▸ **GIVEN PASSAGE**
+ + +

I am especially indebted to Gavin Flood, Editor of the Routledge Hindu Studies Series, for including my book in his series. Special thanks are also due to Routledge (in particular to Leanne Hinves, Dorothea Schaefter, Jillian Morrison) and Jessica Stock at Sunrise for their steadfast commitment and patient efforts in shepherding the book through the final stages of production.
Beyond the many scholars in the Western academy who have enriched my studies of the body and of bhakti and of the connections between embodiment and bhakti, I am grateful to the many bhaktas who welcomed me into their worlds during my field research on the contemporary pilgrimage traditions of Vraja-maṇḍala. It is these bhaktas, whom I met in the villages and towns and at the temples, wayside shrines, bathing places, and other pilgrimage sites that interweave the region, who enabled me to move beyond the worlds of the texts and to enter, albeit temporarily, into the living worlds of Kṛṣṇa bhaktas in Braj—from the local Brajbāsīs to the contemporary representatives of the various Vaiṣṇava sampradāyas to the pilgrims visiting Braj from Rajasthan, Gujarat, Bengal, Maharashtra, and other parts of India. Among contemporary exponents of the Gauḍīya Sampradāya, I am especially grateful to Shrivatsa Gosvami and Giriraja Swami, whose insights have inspired me to penetrate more deeply into the teachings of the early Gauḍīya authorities.
Finally, I thank my husband, Eric Dahl, my bashert, my śaktimat, and my muse, who has nurtured, sustained, and inspired me at every stage of this project and, through his unwavering love, has taught me the true meaning of devotion.

+ + +

▸ **DATA**
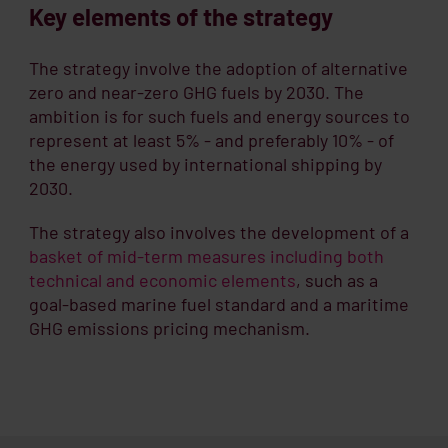
Key elements of the strategy
The strategy involve the adoption of alternative
zero and near-zero GHG fuels by 2030. The
ambition is for such fuels and energy sources to
represent at least 5% - and preferably 10% - of
the energy used by international shipping by
2030.
The strategy also involves the development of a
basket of mid-term measures including both
technical and economic elements
, such as a
goal-based marine fuel standard and a maritime
GHG emissions pricing mechanism.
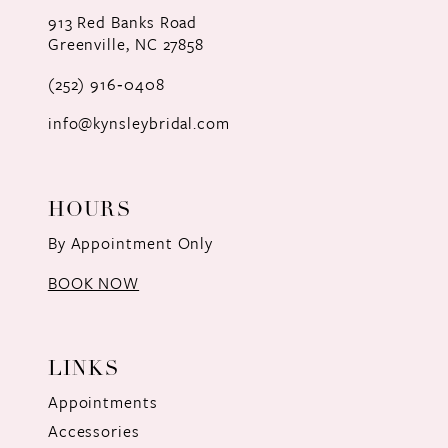
12
913 Red Banks Road
Greenville, NC 27858
13
(252) 916‑0408
14
info@kynsleybridal.com
HOURS
By Appointment Only
BOOK NOW
LINKS
Appointments
Accessories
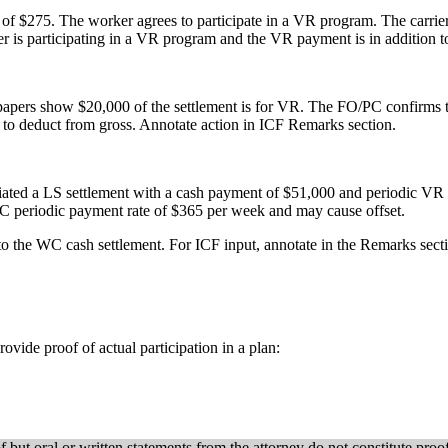
f $275. The worker agrees to participate in a VR program. The carrie
r is participating in a VR program and the VR payment is in addition 
ers show $20,000 of the settlement is for VR. The FO/PC confirms the
to deduct from gross. Annotate action in ICF Remarks section.
ated a LS settlement with a cash payment of $51,000 and periodic VR p
 periodic payment rate of $365 per week and may cause offset.
to the WC cash settlement. For ICF input, annotate in the Remarks sect
ovide proof of actual participation in a plan:
f but oral or written statements from the attorney do not constitute pro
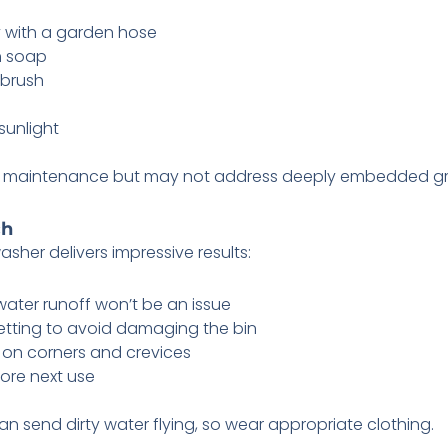
y with a garden hose
h soap
 brush
sunlight
kly maintenance but may not address deeply embedded gr
ch
sher delivers impressive results:
water runoff won’t be an issue
etting to avoid damaging the bin
 on corners and crevices
fore next use
send dirty water flying, so wear appropriate clothing.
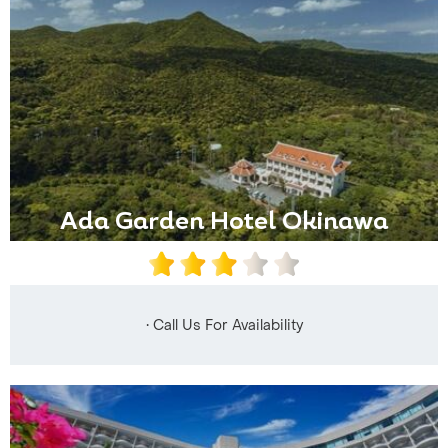
Ada Garden Hotel Okinawa
• Call Us For Availability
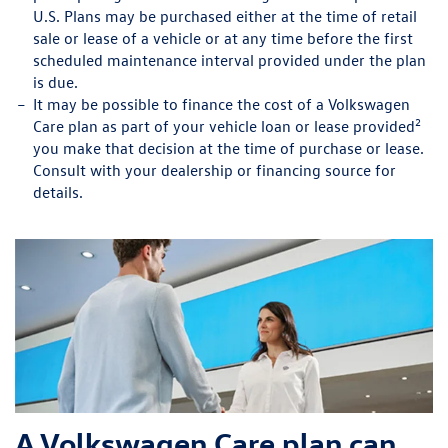
U.S. Plans may be purchased either at the time of retail
sale or lease of a vehicle or at any time before the first
scheduled maintenance interval provided under the plan
is due.
It may be possible to finance the cost of a Volkswagen
2
Care plan as part of your vehicle loan or lease provided
you make that decision at the time of purchase or lease.
Consult with your dealership or financing source for
details.
A Volkswagen Care plan can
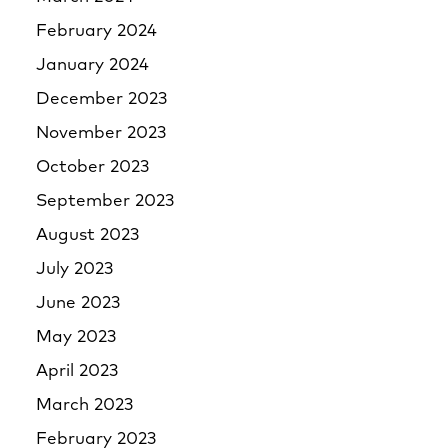
February 2024
January 2024
December 2023
November 2023
October 2023
September 2023
August 2023
July 2023
June 2023
May 2023
April 2023
March 2023
February 2023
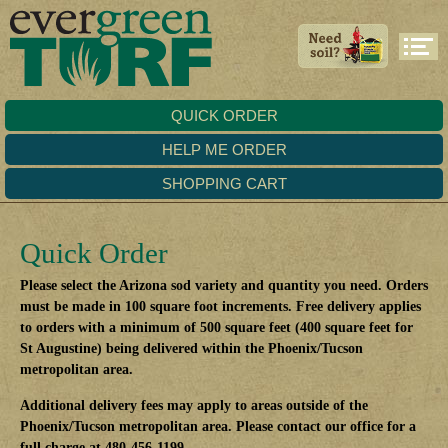
QUICK ORDER
HELP ME ORDER
SHOPPING CART
Quick Order
Please select the Arizona sod variety and quantity you need. Orders
must be made in 100 square foot increments. Free delivery applies
to orders with a minimum of 500 square feet (400 square feet for
St Augustine) being delivered within the Phoenix/Tucson
metropolitan area.
Additional delivery fees may apply to areas outside of the
Phoenix/Tucson metropolitan area. Please contact our office for a
full charge at 480-456-1199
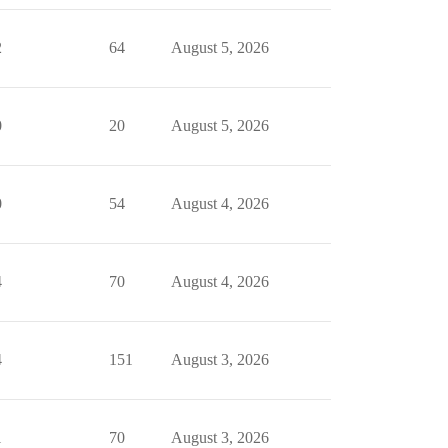
2
64
August 5, 2026
0
20
August 5, 2026
0
54
August 4, 2026
4
70
August 4, 2026
4
151
August 3, 2026
1
70
August 3, 2026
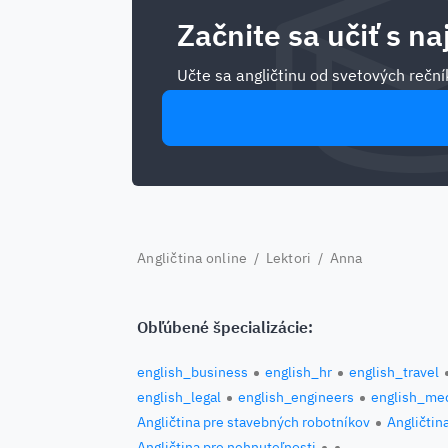
Začnite sa učiť s na
Učte sa angličtinu od svetových rečník
Angličtina online
/
Lektori
/ Anna
Obľúbené špecializácie:
english_business
english_hr
english_travel
english_legal
english_engineers
english_med
Angličtina pre stavebných robotníkov
Angličtin
Angličtina pre nehnuteľnosti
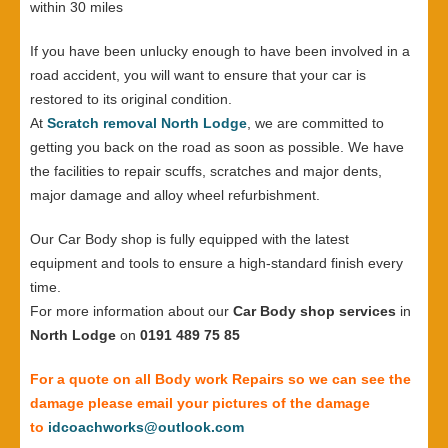
within 30 miles
If you have been unlucky enough to have been involved in a
road accident, you will want to ensure that your car is
restored to its original condition.
At
Scratch removal North Lodge
, we are committed to
getting you back on the road as soon as possible. We have
the facilities to repair scuffs, scratches and major dents,
major damage and alloy wheel refurbishment.
Our Car Body shop is fully equipped with the latest
equipment and tools to ensure a high-standard finish every
time.
For more information about our
Car Body shop services
in
North Lodge
on
0191 489 75 85
For a quote on all Body work Repairs so we can see the
damage please email your pictures of the damage
to
idcoachworks@outlook.com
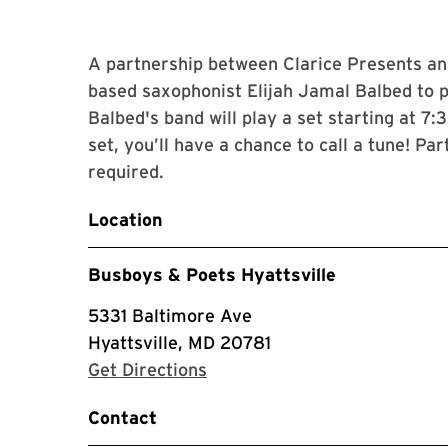
A partnership between Clarice Presents an
based saxophonist Elijah Jamal Balbed to 
Balbed's band will play a set starting at 7
set, you’ll have a chance to call a tune! Par
required.
Location
Busboys & Poets Hyattsville
5331 Baltimore Ave
Hyattsville, MD 20781
with Google Maps
Get Directions
Contact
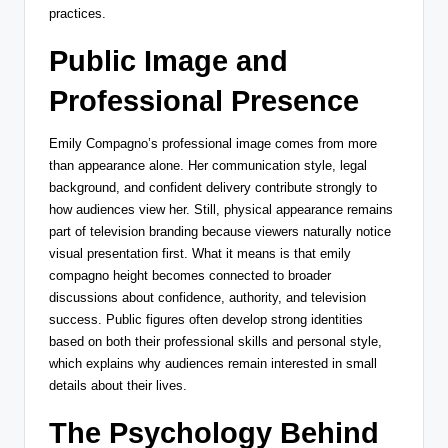
practices.
Public Image and
Professional Presence
Emily Compagno’s professional image comes from more
than appearance alone. Her communication style, legal
background, and confident delivery contribute strongly to
how audiences view her. Still, physical appearance remains
part of television branding because viewers naturally notice
visual presentation first. What it means is that emily
compagno height becomes connected to broader
discussions about confidence, authority, and television
success. Public figures often develop strong identities
based on both their professional skills and personal style,
which explains why audiences remain interested in small
details about their lives.
The Psychology Behind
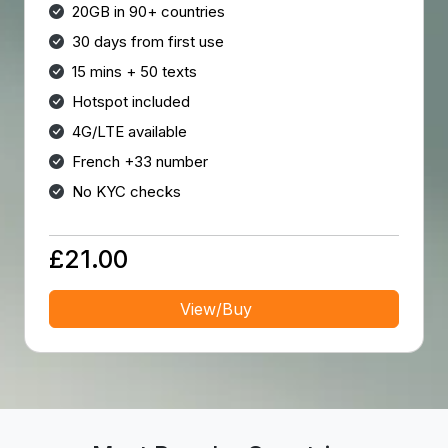
20GB in 90+ countries
30 days from first use
15 mins + 50 texts
Hotspot included
4G/LTE available
French +33 number
No KYC checks
£21.00
View/Buy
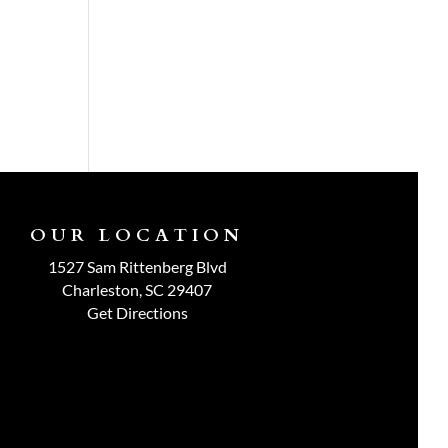
OUR LOCATION
1527 Sam Rittenberg Blvd
Charleston, SC 29407
Get Directions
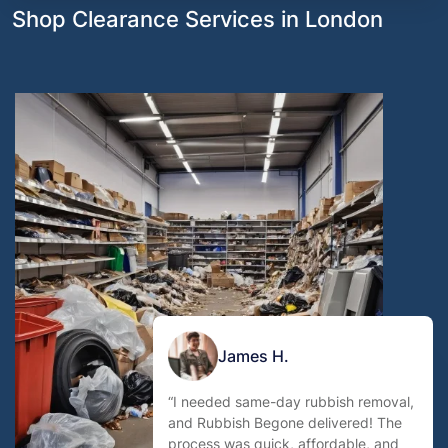
Shop Clearance Services in London
James H.
“I needed same-day rubbish removal,
and Rubbish Begone delivered! The
process was quick, affordable, and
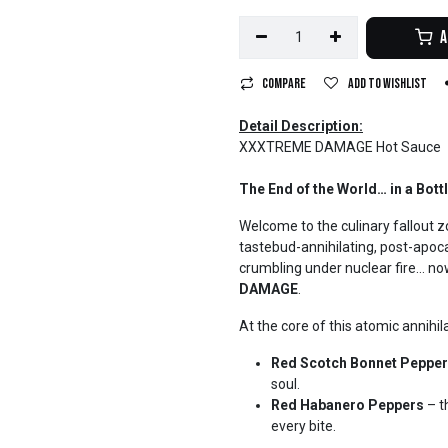
A
Compare
Add to wishlist
Detail Description:
XXXTREME DAMAGE Hot Sauce
The End of the World… in a Bottl
Welcome to the culinary fallout 
tastebud-annihilating, post-apocal
crumbling under nuclear fire… no
DAMAGE
.
At the core of this atomic annihil
Red Scotch Bonnet Peppe
soul.
Red Habanero Peppers
– t
every bite.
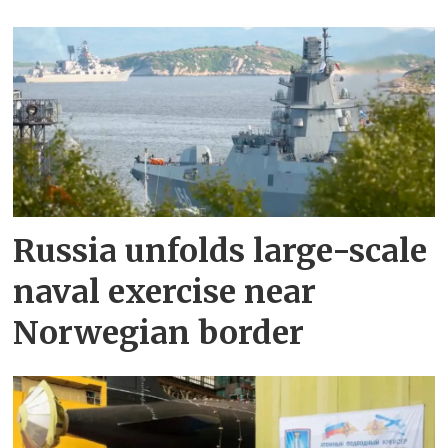
Russia unfolds large-scale
naval exercise near
Norwegian border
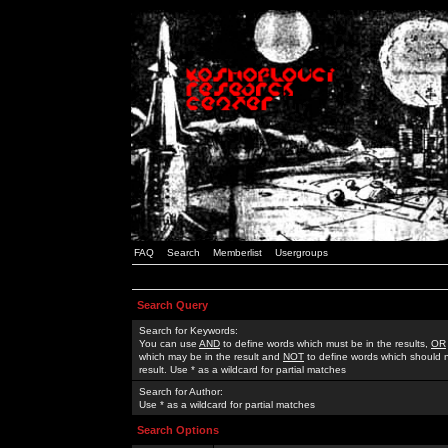
FAQ
Search
Memberlist
Usergroups
Search Query
Search for Keywords:
You can use
AND
to define words which must be in the results,
OR
which may be in the result and
NOT
to define words which should n
result. Use * as a wildcard for partial matches
Search for Author:
Use * as a wildcard for partial matches
Search Options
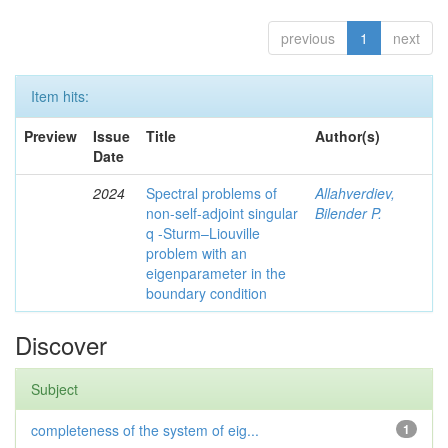
previous
1
next
Item hits:
Preview
Issue
Title
Author(s)
Date
2024
Spectral problems of
Allahverdiev,
non-self-adjoint singular
Bilender P.
q -Sturm–Liouville
problem with an
eigenparameter in the
boundary condition
Discover
Subject
completeness of the system of eig...
1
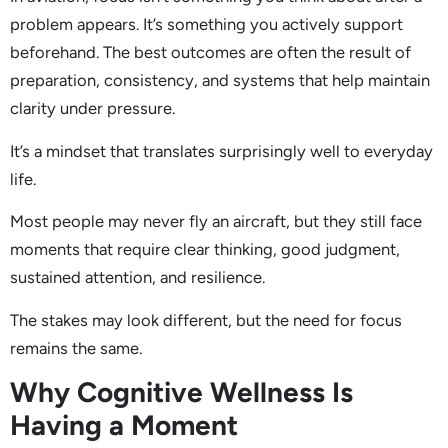
problem appears. It’s something you actively support
beforehand. The best outcomes are often the result of
preparation, consistency, and systems that help maintain
clarity under pressure.
It’s a mindset that translates surprisingly well to everyday
life.
Most people may never fly an aircraft, but they still face
moments that require clear thinking, good judgment,
sustained attention, and resilience.
The stakes may look different, but the need for focus
remains the same.
Why Cognitive Wellness Is
Having a Moment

+ + +

▸ **WORK INSTRUCTIONS**
Reproduce everything in the acknowledgments passage from "I am especially indebted" down to "stages of production.". None of the data matters for this.

▸ **EXERCISE RESULT**
I am especially indebted to Gavin Flood, Editor of the Routledge Hindu Studies Series, for including my book in his series. Special thanks are also due to Routledge (in particular to Leanne Hinves, Dorothea Schaefter, Jillian Morrison) and Jessica Stock at Sunrise for their steadfast commitment and patient efforts in shepherding the book through the final stages of production.